Copy all lines below that use the word "right".

___ DATA TO EXAMINE ___

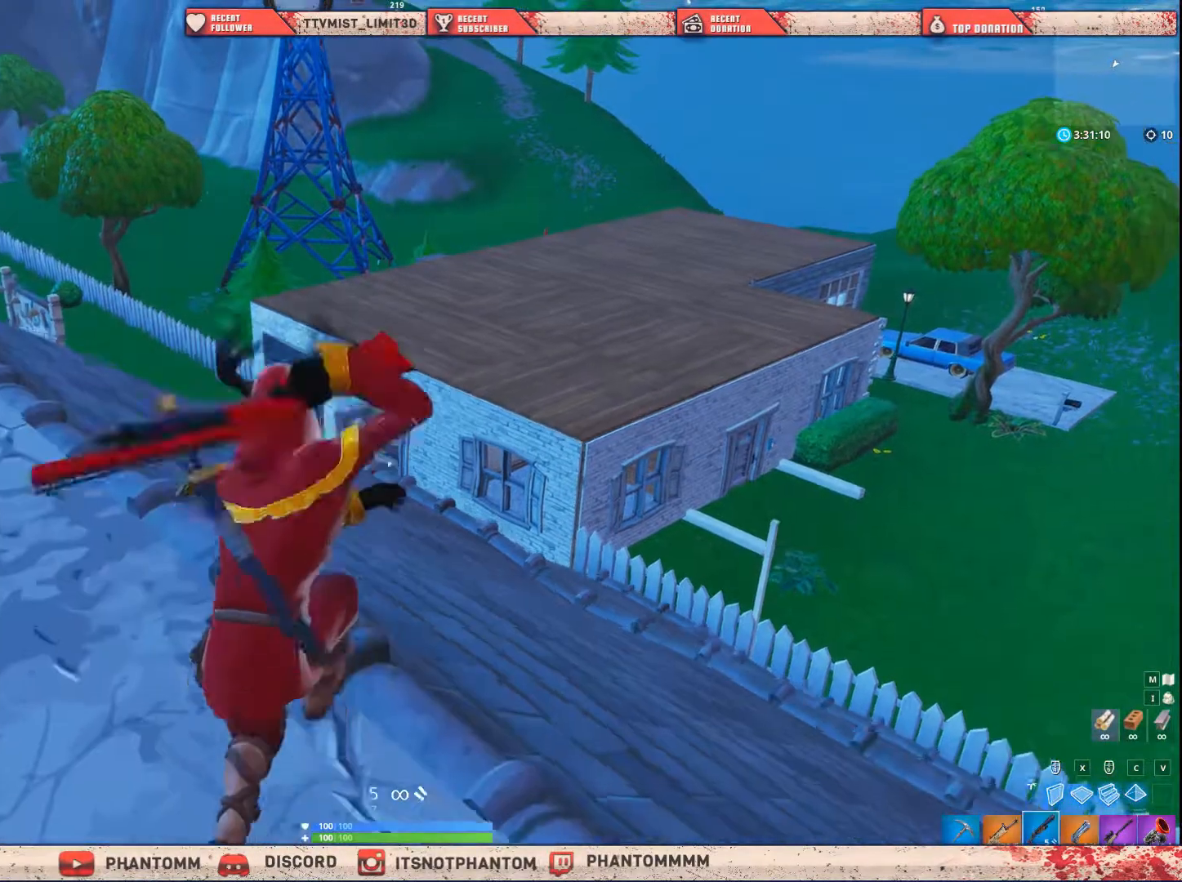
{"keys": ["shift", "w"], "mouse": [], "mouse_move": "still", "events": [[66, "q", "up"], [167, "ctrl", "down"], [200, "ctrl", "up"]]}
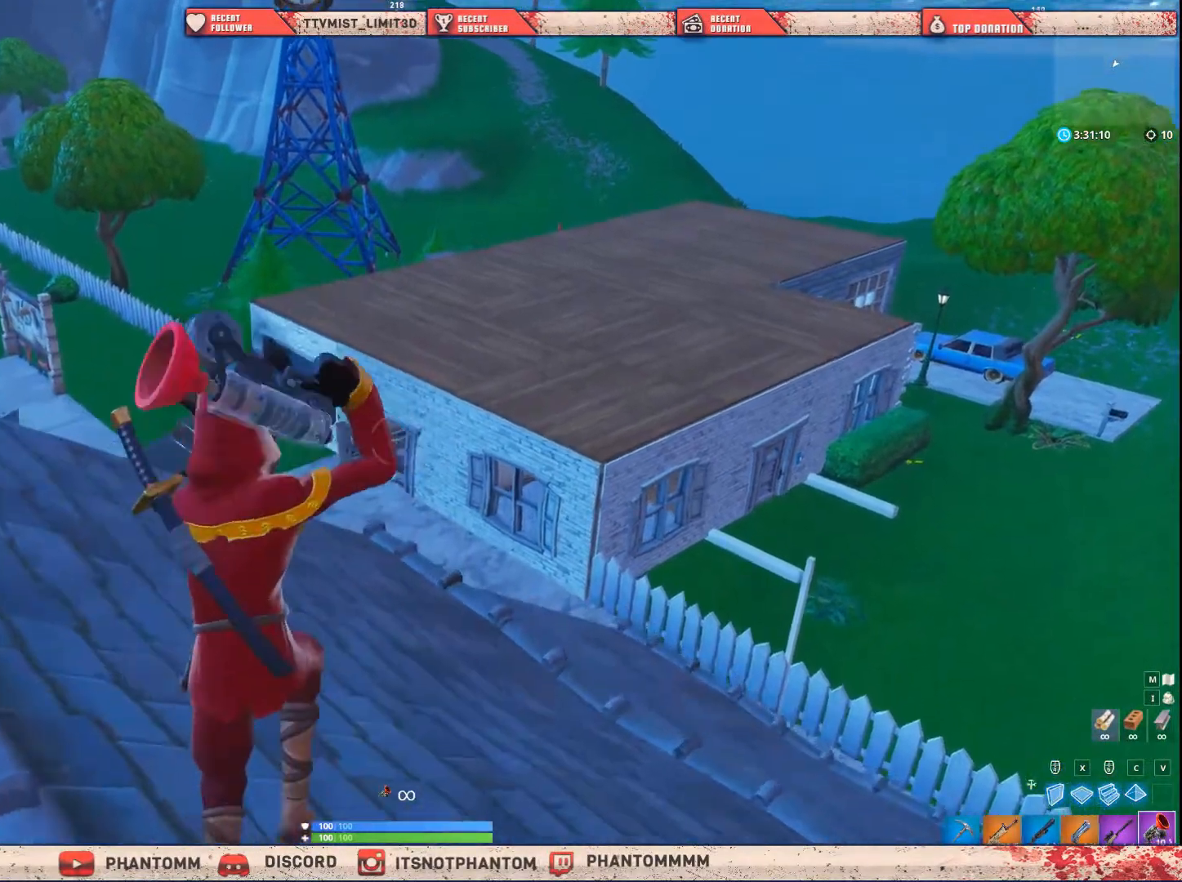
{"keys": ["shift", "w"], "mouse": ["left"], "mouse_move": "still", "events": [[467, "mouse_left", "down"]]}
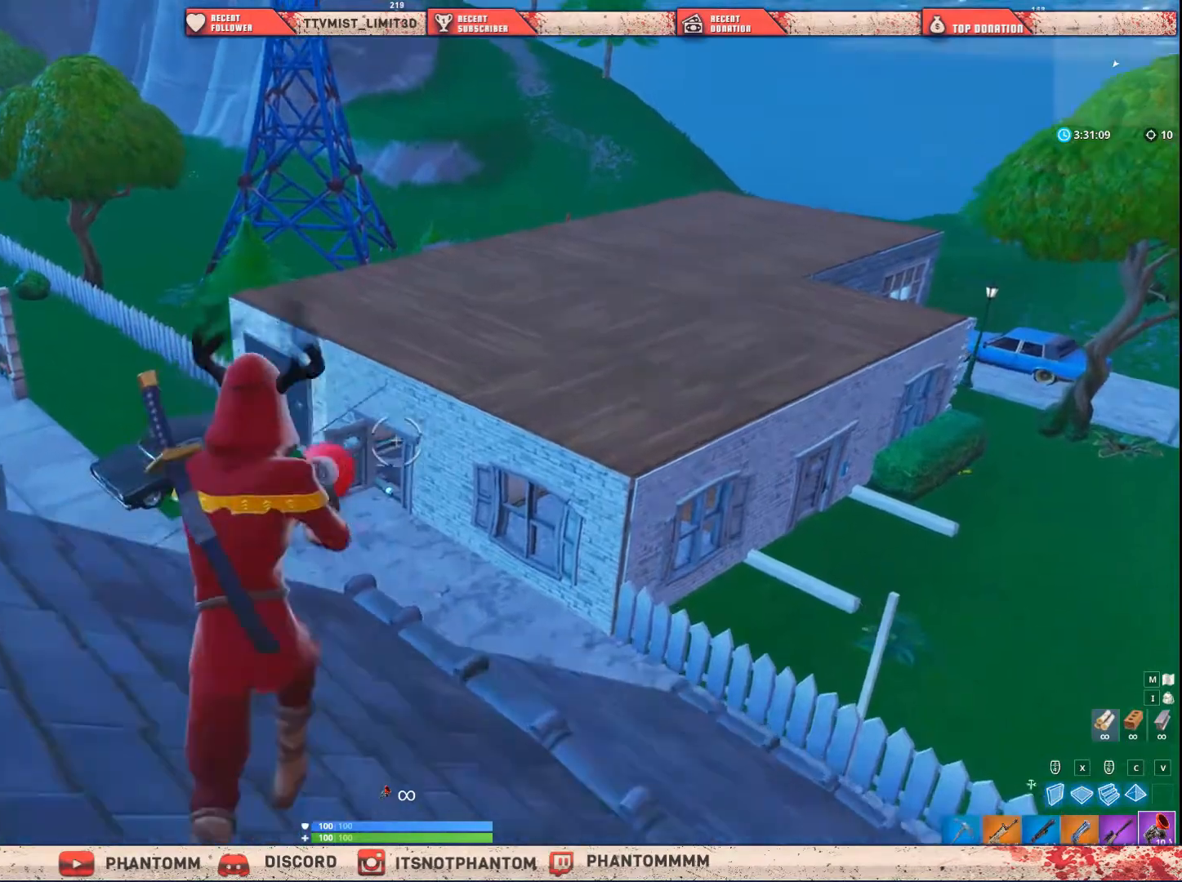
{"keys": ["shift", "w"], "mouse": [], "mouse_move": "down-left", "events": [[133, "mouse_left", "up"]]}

___
___ DATA TO EXAMINE ___

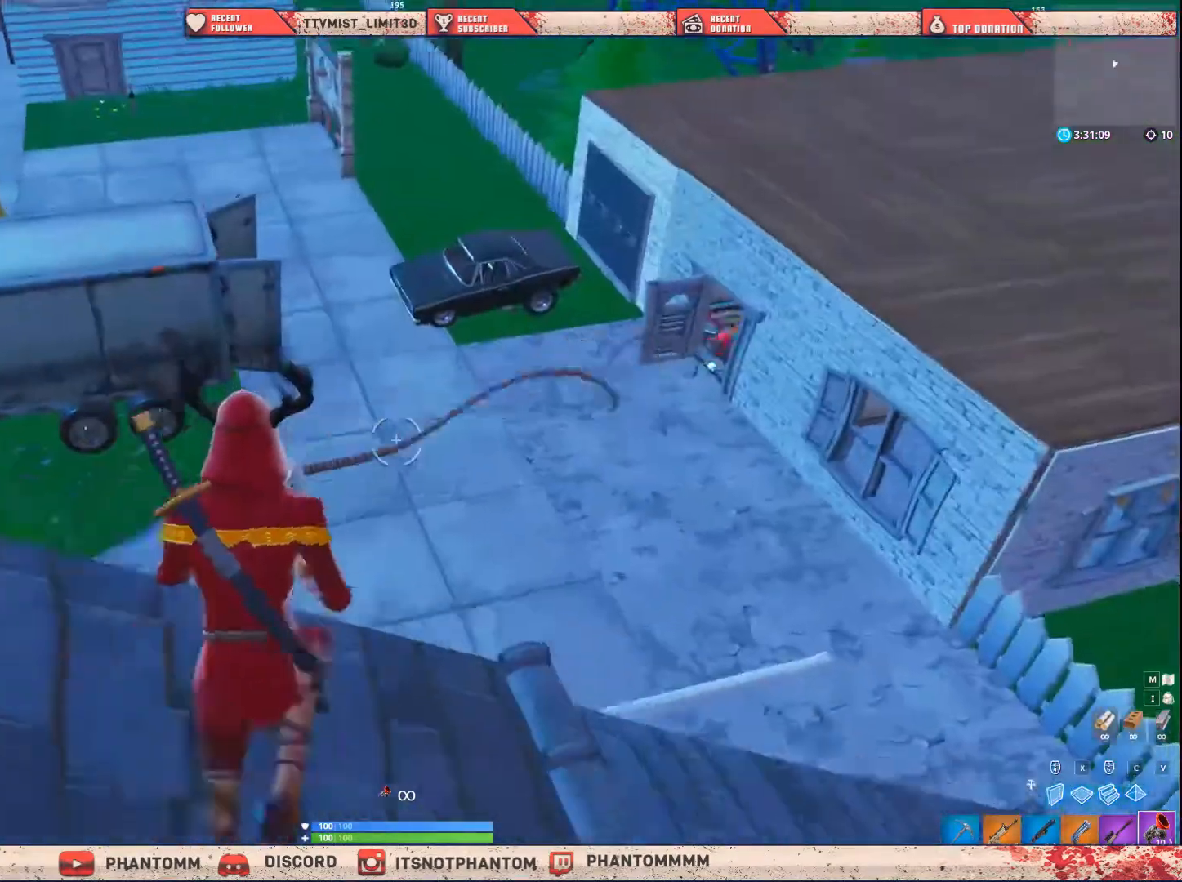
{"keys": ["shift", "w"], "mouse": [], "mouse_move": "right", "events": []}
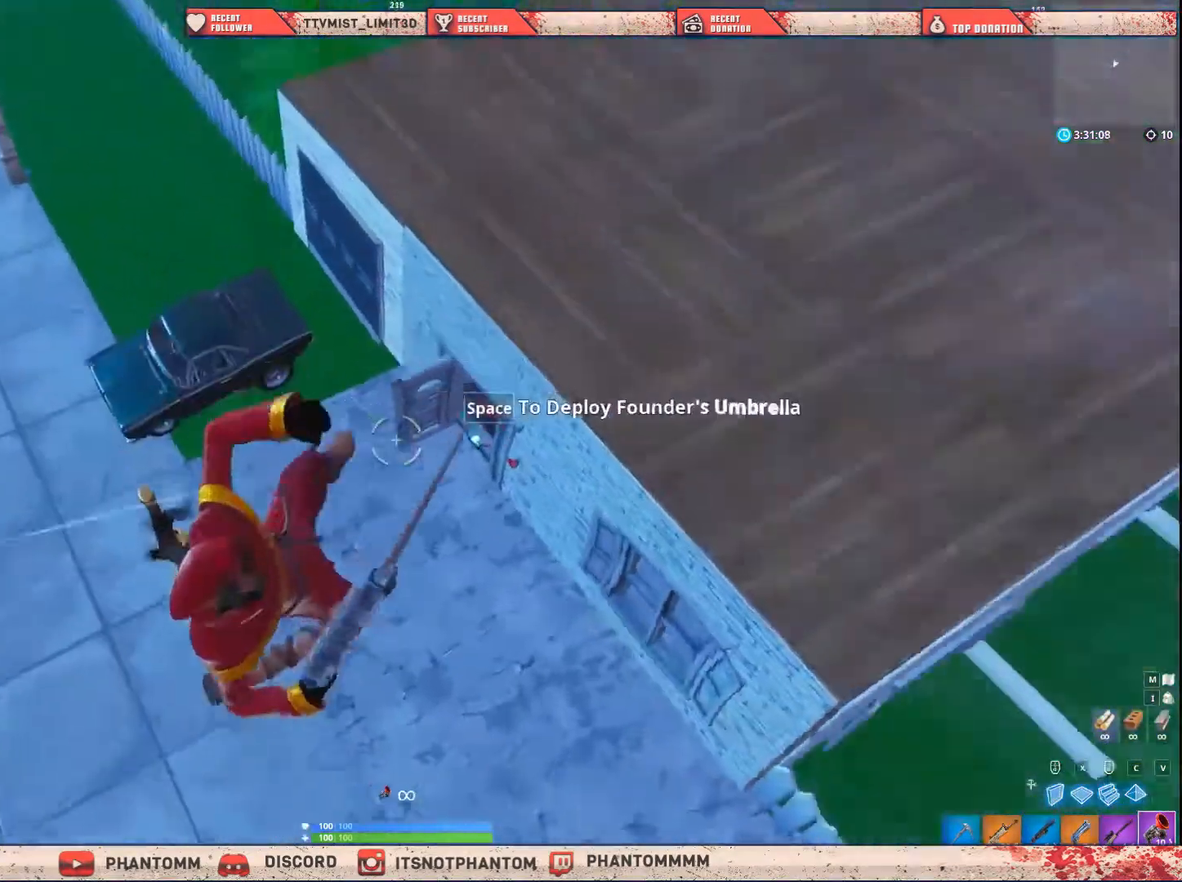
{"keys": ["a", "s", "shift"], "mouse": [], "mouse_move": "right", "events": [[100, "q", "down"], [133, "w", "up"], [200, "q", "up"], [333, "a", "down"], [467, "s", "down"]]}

___

▸ **ANSWER SECTION**:
{"keys": ["shift", "w"], "mouse": [], "mouse_move": "right", "events": []}
{"keys": ["a", "s", "shift"], "mouse": [], "mouse_move": "right", "events": [[100, "q", "down"], [133, "w", "up"], [200, "q", "up"], [333, "a", "down"], [467, "s", "down"]]}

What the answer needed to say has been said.